Exercise goal >>
Start at the line below containing "thumb mcp: (188, 229)" and stop at the line containing "index tip: (246, 155)". Repeat every line of that stretch exactly, and nothing outside it.

##### Data to use

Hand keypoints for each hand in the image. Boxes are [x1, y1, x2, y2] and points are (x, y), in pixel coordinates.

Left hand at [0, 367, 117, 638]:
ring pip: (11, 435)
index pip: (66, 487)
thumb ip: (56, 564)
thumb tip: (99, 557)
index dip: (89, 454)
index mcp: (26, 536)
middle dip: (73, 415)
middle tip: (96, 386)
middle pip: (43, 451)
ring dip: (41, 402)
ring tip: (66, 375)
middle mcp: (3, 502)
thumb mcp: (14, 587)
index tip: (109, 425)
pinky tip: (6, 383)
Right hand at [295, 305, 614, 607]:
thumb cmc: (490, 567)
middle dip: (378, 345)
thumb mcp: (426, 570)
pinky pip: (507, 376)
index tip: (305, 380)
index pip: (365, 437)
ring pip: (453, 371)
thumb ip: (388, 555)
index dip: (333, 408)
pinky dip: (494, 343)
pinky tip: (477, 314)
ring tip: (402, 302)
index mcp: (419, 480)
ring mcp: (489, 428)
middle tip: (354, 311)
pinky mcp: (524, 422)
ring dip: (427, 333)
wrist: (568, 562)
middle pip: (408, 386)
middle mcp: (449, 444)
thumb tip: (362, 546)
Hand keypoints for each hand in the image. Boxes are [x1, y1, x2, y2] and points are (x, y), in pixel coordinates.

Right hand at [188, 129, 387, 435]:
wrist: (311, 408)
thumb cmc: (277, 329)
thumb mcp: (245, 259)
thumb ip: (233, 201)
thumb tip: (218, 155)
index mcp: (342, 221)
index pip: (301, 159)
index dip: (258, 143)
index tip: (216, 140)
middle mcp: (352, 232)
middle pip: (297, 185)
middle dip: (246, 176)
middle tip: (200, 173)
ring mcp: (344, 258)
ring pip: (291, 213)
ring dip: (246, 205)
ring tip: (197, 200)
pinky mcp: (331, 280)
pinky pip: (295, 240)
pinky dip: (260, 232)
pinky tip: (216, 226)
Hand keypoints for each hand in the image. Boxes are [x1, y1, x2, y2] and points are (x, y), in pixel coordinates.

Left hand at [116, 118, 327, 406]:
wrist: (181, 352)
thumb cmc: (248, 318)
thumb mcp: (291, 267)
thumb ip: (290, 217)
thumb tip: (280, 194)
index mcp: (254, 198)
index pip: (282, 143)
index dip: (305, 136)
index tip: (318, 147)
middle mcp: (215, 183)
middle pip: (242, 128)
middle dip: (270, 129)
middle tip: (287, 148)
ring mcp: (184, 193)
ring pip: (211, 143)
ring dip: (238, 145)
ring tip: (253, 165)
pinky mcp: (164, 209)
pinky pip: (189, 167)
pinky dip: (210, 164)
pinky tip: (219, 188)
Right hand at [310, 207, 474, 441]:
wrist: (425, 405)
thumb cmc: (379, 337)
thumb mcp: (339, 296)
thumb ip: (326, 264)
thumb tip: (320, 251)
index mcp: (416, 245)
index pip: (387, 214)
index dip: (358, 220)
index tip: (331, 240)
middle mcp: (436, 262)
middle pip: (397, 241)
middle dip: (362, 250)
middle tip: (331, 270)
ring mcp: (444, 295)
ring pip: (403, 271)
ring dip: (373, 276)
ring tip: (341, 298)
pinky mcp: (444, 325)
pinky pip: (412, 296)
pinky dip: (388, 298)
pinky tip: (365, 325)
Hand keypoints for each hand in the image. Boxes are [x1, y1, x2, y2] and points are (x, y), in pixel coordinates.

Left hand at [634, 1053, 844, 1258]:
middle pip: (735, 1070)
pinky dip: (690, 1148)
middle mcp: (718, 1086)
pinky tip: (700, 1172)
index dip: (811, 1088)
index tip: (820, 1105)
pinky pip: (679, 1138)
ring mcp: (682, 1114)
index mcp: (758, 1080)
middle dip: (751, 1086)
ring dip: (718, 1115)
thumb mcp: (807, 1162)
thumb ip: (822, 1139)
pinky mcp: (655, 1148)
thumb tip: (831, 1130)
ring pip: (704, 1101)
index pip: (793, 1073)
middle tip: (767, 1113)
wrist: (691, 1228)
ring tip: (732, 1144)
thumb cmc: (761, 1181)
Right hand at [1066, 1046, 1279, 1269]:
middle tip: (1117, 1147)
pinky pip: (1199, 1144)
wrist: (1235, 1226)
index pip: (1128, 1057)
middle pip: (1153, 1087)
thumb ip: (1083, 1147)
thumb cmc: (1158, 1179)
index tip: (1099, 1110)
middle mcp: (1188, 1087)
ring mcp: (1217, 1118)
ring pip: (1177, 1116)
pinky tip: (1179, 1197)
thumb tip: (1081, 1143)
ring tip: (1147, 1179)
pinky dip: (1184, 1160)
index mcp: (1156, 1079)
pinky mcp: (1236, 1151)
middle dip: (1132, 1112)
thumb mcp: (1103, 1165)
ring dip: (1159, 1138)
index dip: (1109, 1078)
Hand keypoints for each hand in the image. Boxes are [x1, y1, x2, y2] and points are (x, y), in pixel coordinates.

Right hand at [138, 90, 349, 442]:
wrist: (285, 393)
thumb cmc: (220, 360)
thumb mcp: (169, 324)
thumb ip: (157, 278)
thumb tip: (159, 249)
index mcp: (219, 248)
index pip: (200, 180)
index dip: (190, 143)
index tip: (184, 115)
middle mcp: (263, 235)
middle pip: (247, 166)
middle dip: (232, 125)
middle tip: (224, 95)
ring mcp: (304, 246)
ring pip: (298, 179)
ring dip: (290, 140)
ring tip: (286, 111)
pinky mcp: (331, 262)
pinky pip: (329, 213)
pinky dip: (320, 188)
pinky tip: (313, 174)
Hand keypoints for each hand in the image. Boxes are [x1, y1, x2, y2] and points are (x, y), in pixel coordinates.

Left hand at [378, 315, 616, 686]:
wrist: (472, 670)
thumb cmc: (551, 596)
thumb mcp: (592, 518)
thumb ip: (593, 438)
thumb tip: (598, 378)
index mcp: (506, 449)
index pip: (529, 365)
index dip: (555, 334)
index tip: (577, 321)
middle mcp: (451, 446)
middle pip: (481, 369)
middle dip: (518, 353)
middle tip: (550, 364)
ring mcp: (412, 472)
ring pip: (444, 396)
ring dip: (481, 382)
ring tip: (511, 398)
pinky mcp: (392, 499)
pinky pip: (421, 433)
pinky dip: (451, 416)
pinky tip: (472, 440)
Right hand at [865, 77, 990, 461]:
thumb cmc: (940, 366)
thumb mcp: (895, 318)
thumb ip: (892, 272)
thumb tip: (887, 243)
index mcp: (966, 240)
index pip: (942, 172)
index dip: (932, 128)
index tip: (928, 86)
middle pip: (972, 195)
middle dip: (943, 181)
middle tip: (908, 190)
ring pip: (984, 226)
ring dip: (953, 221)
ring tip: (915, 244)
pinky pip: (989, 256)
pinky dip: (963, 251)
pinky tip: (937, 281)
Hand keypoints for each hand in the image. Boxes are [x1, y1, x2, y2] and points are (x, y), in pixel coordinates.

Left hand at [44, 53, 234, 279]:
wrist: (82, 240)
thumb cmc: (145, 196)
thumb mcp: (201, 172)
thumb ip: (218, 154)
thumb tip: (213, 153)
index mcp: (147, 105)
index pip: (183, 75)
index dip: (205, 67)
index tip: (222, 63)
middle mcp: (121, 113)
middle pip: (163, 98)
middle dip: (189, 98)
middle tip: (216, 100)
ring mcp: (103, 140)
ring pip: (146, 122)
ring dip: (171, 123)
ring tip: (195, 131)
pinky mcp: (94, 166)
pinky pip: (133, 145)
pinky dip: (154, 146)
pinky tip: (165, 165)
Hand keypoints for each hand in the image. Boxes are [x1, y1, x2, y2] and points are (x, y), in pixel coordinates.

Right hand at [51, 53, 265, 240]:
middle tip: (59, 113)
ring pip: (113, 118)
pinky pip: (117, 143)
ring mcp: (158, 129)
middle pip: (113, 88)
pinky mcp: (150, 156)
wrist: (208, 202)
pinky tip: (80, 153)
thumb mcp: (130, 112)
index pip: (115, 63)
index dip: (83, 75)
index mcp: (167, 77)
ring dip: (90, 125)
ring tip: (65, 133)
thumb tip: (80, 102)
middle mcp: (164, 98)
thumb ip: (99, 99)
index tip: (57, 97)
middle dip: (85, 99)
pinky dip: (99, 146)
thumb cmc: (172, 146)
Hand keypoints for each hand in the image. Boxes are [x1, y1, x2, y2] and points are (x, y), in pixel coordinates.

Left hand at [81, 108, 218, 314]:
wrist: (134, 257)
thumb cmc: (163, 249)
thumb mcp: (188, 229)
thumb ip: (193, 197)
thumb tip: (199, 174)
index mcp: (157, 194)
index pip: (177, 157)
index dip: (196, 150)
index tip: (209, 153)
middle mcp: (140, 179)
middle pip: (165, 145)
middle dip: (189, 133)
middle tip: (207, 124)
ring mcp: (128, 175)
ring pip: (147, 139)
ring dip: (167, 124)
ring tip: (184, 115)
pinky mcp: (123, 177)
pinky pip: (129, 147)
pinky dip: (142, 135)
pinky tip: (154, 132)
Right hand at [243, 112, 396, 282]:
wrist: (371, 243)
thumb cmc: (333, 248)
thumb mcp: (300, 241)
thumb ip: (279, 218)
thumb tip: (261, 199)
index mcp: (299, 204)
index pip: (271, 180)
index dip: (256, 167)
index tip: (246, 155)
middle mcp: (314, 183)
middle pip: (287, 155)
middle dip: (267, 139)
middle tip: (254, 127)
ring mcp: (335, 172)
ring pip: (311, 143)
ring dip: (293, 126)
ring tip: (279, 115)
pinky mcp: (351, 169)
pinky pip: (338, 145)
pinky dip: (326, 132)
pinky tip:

##########

Answer space >>
thumb mcp: (188, 229)
thumb ip: (193, 197)
thumb tip: (199, 174)
index mcp: (157, 194)
index pip: (177, 157)
index dip: (196, 150)
index tip: (209, 153)
middle mcp: (140, 179)
middle pip: (165, 145)
middle dip: (189, 133)
middle tip: (207, 124)
ring mcp: (128, 175)
ring pip: (147, 139)
ring dip: (167, 124)
ring tip: (184, 115)
pinky mcp: (123, 177)
pinky pip: (129, 147)
pinky dip: (142, 135)
pinky tip: (154, 132)
Right hand at [243, 112, 396, 282]:
wrist: (371, 243)
thumb cmc: (333, 248)
thumb mcp: (300, 241)
thumb ip: (279, 218)
thumb tip: (261, 199)
index mcp: (299, 204)
index pip: (271, 180)
index dip: (256, 167)
index tip: (246, 155)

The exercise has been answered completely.